País terá novos índices sobre o mercado imobiliário

Parceria entre a Fipe e os cartórios de São Paulo vai utilizar informações digitalizadas de todos os imóveis registrados no Estado

O mercado brasileiro de imóveis vai ganhar novos índices. Uma parceria da Fundação Instituto de Pesquisas Econômicas (Fipe) e da Associação dos Registradores Imobiliários de São Paulo (Arisp), firmada na semana passada, vai usar a base de dados de todos os cartórios do Estado de São Paulo para levantar informações como a quantidade de transações realizadas e o preço de registro dos imóveis.


Ainda há poucas estatísticas sobre o segmento de imóveis no Brasil e as opções que existem só apareceram recentemente. Nos Estados Unidos, por exemplo, o S&P/CaseShiller pesquisa o valor dos imóveis desde a década de 1980. A escassez de dados nacionais explica a cautela dos especialistas diante das especulações sobre a possibilidade de uma bolha imobiliária no País.

A promessa é que os índices forneçam dados mais precisos sobre a situação do mercado imobiliário. "Acho que o dado mais crítico e que temos pouca informação nesse momento é o relativo às transações do mercado imobiliário", afirma Eduardo Zylberstajn, organizador do trabalho.

Informações sobre terras rurais e terrenos, explica Zylberstajn, também poderão ser divulgadas. Segundo ele, os dados ainda estão sendo levantados junto ao cartórios do Estado de São Paulo, mas a expectativa é divulgar os primeiros resultados ainda neste ano.

Registros online. A construção dos novos índices será possível com a digitalização dos registros imobiliários de todo o Estado de São Paulo, oficializada há duas semanas com o lançamento do portal Registradores (www.registradores.org.br). "Nós criamos uma central de serviços eletrônicos como um meio para que a pessoa possa chegar a todos os cartórios do Estado de São Paulo", afirma o presidente da Arisp, Flauzilino Araújo dos Santos.

A partir de agora, é possível fazer o registro eletrônico do imóvel (encaminhamento de títulos para registro), solicitar certidões e buscar e visualizar a matrícula de um imóvel sem se deslocar até um cartório. Os preços cobrados são maiores que os praticados pelas unidades físicas, mas segundo Flauzilino, a maior diferença chega a R$ 6. Também é possível pedir a entrega via Correios, com custo adicional de entrega. Algumas documentações, diz, podem ser emitidas em até 15 minutos.

Para acessar os serviços do portal, é preciso fazer um cadastro e comprar créditos, por meio boleto bancário ou transferências entre contas (somente do banco Bradesco). Os valores só estarão disponíveis após a compensação bancária. O encaminhamento de títulos eletrônicos para registro só podem ser realizados no horário de funcionamento dos cartórios no Estado de São Paulo (9h às 16h). Os demais serviços são disponibilizados 24 horas.

O site cumpre uma exigência da lei 11.977, que criou o programa habitacional Minha Casa, Minha Vida, e determina que até 2014 todo o registro brasileiro de imóveis deve estar disponível pela internet.

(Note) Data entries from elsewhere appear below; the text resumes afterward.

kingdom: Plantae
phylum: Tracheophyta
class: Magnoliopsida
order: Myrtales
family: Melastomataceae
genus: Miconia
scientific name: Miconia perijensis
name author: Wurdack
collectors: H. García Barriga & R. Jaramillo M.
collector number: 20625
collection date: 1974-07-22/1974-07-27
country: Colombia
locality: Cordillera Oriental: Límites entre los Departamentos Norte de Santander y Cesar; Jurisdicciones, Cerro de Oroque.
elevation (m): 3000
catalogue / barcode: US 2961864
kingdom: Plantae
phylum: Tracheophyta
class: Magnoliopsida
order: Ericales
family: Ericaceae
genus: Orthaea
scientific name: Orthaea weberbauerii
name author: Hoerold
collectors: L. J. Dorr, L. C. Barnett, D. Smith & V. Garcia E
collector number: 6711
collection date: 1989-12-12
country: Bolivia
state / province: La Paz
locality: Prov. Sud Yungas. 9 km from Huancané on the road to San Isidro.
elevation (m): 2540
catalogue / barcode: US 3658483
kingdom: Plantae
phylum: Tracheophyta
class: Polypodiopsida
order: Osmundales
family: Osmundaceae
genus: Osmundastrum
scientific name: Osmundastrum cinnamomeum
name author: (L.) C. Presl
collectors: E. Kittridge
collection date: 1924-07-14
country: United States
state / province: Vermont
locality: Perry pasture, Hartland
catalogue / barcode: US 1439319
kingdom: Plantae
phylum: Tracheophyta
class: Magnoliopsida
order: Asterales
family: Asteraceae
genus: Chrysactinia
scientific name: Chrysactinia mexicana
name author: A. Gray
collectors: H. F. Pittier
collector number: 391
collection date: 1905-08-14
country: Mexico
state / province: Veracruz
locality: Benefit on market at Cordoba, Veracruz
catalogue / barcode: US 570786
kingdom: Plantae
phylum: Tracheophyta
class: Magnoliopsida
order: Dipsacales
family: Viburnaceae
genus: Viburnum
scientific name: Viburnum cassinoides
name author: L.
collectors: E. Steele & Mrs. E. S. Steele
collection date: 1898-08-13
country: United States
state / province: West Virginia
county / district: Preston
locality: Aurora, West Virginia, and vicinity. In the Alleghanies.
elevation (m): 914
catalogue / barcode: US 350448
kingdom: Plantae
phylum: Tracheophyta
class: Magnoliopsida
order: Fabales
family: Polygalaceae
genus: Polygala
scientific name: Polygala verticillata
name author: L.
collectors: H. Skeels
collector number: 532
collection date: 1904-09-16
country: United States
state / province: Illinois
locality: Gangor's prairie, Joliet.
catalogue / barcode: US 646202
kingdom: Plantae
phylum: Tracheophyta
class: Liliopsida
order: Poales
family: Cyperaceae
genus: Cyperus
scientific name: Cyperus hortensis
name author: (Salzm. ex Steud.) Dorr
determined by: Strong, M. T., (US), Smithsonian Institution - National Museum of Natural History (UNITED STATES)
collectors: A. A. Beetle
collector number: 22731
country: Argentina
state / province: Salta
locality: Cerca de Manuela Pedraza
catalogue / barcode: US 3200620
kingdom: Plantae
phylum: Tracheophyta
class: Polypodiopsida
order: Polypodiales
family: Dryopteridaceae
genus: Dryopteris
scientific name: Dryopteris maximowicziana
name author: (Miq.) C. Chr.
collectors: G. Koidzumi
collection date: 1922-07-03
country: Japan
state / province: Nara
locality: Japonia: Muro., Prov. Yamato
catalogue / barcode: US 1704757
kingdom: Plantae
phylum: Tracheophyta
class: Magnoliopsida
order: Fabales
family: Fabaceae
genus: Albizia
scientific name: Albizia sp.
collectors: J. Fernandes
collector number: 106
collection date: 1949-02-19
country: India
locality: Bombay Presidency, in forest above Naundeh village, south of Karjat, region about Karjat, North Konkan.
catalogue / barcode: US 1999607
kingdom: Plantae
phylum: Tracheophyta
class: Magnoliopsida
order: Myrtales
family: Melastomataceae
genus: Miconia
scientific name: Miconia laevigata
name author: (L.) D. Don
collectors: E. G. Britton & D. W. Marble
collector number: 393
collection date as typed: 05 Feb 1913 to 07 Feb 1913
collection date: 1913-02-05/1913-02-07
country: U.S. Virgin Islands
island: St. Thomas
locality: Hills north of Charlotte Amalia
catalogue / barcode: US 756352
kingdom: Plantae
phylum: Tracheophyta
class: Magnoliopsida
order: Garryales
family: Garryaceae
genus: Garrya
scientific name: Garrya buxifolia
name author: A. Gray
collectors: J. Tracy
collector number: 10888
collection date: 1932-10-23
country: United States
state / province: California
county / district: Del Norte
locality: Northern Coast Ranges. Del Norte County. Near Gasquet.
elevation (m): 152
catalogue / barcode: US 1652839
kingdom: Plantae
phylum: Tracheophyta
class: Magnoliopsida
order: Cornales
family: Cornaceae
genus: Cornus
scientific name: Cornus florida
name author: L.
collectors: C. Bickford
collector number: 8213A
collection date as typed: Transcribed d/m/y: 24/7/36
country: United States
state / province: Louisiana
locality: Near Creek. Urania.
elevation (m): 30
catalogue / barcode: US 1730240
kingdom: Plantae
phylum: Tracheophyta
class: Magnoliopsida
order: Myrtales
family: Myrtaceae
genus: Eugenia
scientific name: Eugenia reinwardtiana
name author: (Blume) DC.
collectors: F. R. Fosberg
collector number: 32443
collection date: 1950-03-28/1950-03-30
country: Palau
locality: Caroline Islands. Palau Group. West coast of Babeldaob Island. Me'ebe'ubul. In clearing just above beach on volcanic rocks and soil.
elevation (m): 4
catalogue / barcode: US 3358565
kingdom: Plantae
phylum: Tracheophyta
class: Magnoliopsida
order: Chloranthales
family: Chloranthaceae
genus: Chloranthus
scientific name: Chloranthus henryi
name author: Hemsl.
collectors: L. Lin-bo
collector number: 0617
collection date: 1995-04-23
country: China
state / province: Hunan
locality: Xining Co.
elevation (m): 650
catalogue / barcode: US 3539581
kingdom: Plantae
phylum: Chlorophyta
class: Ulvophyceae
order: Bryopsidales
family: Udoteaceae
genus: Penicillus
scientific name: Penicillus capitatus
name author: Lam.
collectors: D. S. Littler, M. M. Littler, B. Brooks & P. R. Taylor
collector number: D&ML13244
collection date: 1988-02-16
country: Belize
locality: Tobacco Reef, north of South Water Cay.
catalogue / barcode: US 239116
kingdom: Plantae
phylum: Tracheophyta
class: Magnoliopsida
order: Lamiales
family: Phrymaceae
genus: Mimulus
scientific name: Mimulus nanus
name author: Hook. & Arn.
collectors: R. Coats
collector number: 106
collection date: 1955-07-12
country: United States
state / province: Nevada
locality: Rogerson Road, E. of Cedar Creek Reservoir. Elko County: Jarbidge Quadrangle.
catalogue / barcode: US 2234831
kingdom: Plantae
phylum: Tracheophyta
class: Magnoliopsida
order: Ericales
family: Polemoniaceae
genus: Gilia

Preços. Os preços de registro dos imóveis também serão levantados pela parceria Fipe e Arisp, embora o valor do metro quadrado nessa análise possa não refletir totalmente a realidade. Isso ocorre porque captar o valor de mercado dos imóveis é um dos maiores desafios desse setor.

Dois índices atuais, o FipeZap e o Índice de Valores de Garantia de Imóveis Residenciais Financiados (IVG-R), do Banco Central, têm uma amostra mais precisa da tendência de variação do metro quadrado do que nos preços de mercado propriamente ditos. O primeiro pesquisa o valor anunciado do metro quadrado em 19 cidades e pode conter um viés de alta.

O segundo passa pela situação inversa. Como levanta o preço dos imóveis dados em garantia de empréstimos em 11 cidades, pode indicar valores um pouco abaixo da média, uma vez que os bancos são os responsáveis pela avaliação.


"O ideal é analisar todas as fontes possíveis, os anúncios, as matrículas e as avaliações. Nenhuma fonte é perfeita, mas todas são válidas e têm a sua contribuição para uma leitura mais precisa do mercado", diz Zylberstajn.